Para Dupont, há traços no comportamento de Tite que lembram os de um técnico que é admirado pelo brasileiro: o italiano Carlo Ancellotti. O francês, que acompanha o futebol português e por isso domina o idioma, consegue captar uma linha similar a de um professor ou até de um pregador.
- É um pouco como um professor, sim. E até como um pregador. Ele tem um carisma. Não é o Dunga, por exemplo. O Tite poderia ser um evangelista de televisão. Deve ser muito impressionante a fala dele com os jogadores - completou.
Nos episódios recentes de Tite na Copa, ainda está viva na memória a forma com a qual o treinador se comportou diante das polêmicas envolvendo Neymar, especialmente após o jogo contra o México. Minutos antes da coletiva do Brasil, o técnico da seleção mexicana, Juan Carlos Osorio, tinha feito duras críticas ao jogo brasileiro, no aspecto comportamental, indiretamente dizendo que o camisa 10 tinha simulado muito. Tite, então, não permitiu que o melhor em campo na vitória brasileira pelas oitavas de final da Copa respondesse ao desabafo do lado derrotado.
- Osorio, por exemplo, foi muito duro com o Neymar na coletiva dele, e estava certo. O Tite veio e desarmou a bomba. Pegou todos os fios e resolveu o problema. Para mim ele é uma das melhores figuras da Copa até agora - pontuou o polonês Pawet Wilkowicz, do site Sport, que já conhecia a fama o técnico brasileiro graças a um amigo torcedor do Corinthians.
Retrocedendo ainda mais nos episódios da Copa, Tite deixou explícita a estratégia quando o assunto é trabalhar a cabeça dos jogadores e amenizar o clima diante da imprensa. Foi assim na véspera da decisiva partida contra a Sérvia, a terceira pela fase de grupos. No momento de maior pressão, lá veio o treinador descontrair a coletiva - algo que ele mesmo admitiu - ressaltando que tira e coloca pilha nos jogadores quando necessário.

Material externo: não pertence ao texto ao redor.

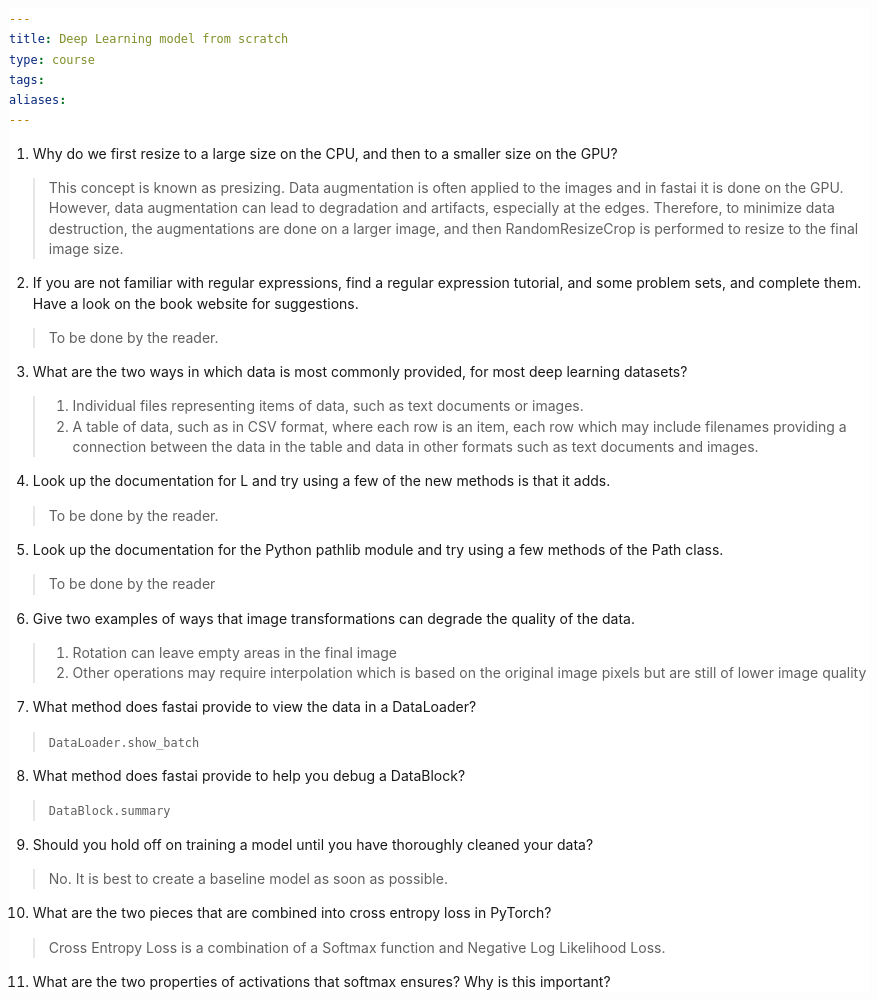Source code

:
 ```yaml
---
title: Deep Learning model from scratch
type: course
tags: 
aliases:
---
```

1. Why do we first resize to a large size on the CPU, and then to a smaller size on the GPU?

> This concept is known as presizing. Data augmentation is often applied to the images and in fastai it is done on the GPU. However, data augmentation can lead to degradation and artifacts, especially at the edges. Therefore, to minimize data destruction, the augmentations are done on a larger image, and then RandomResizeCrop is performed to resize to the final image size.

2. If you are not familiar with regular expressions, find a regular expression tutorial, and some problem sets, and complete them. Have a look on the book website for suggestions.

> To be done by the reader.

3. What are the two ways in which data is most commonly provided, for most deep learning datasets?

> 1. Individual files representing items of data, such as text documents or images.
> 2. A table of data, such as in CSV format, where each row is an item, each row which may include filenames providing a connection between the data in the table and data in other formats such as text documents and images.

4. Look up the documentation for L and try using a few of the new methods is that it adds.

> To be done by the reader.

5. Look up the documentation for the Python pathlib module and try using a few methods of the Path class.

> To be done by the reader

6. Give two examples of ways that image transformations can degrade the quality of the data.

> 1. Rotation can leave empty areas in the final image
> 2. Other operations may require interpolation which is based on the original image pixels but are still of lower image quality

7. What method does fastai provide to view the data in a DataLoader?

> `DataLoader.show_batch`

8. What method does fastai provide to help you debug a DataBlock?

> `DataBlock.summary`

9. Should you hold off on training a model until you have thoroughly cleaned your data?

> No. It is best to create a baseline model as soon as possible.

10. What are the two pieces that are combined into cross entropy loss in PyTorch?

> Cross Entropy Loss is a combination of a Softmax function and Negative Log Likelihood Loss.

11. What are the two properties of activations that softmax ensures? Why is this important?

Esse traquejo com a parte psicológica do grupo já foi captada por quem nem o conhecia antes do Mundial.
- Ele é um personagem fascinante, sua dialética encanta e eu realmente gosto da relação direta e confidencial que ele tem com a maioria dos jornalistas. Eu também gosto muito de sua característica emocional: na minha opinião, no futebol moderno, um técnico deve, acima de tudo, saber administrar as relações humanas, entender seus jogadores, saber como se relacionar com a mídia. Tite faz tudo isso - comenta Francesca Benvenuti, do canal italiano Mediaset.
Mas por que os ventos sopram tanto a favor de Tite quando se trata do contato com a imprensa? Joe Callaghan tem um palpite:
- Ele tem um ótimo jeito de lidar com as coisas. Mas, no fim das contas, tudo tem a ver com os resultados.
O desfecho da Copa colocará tudo à prova.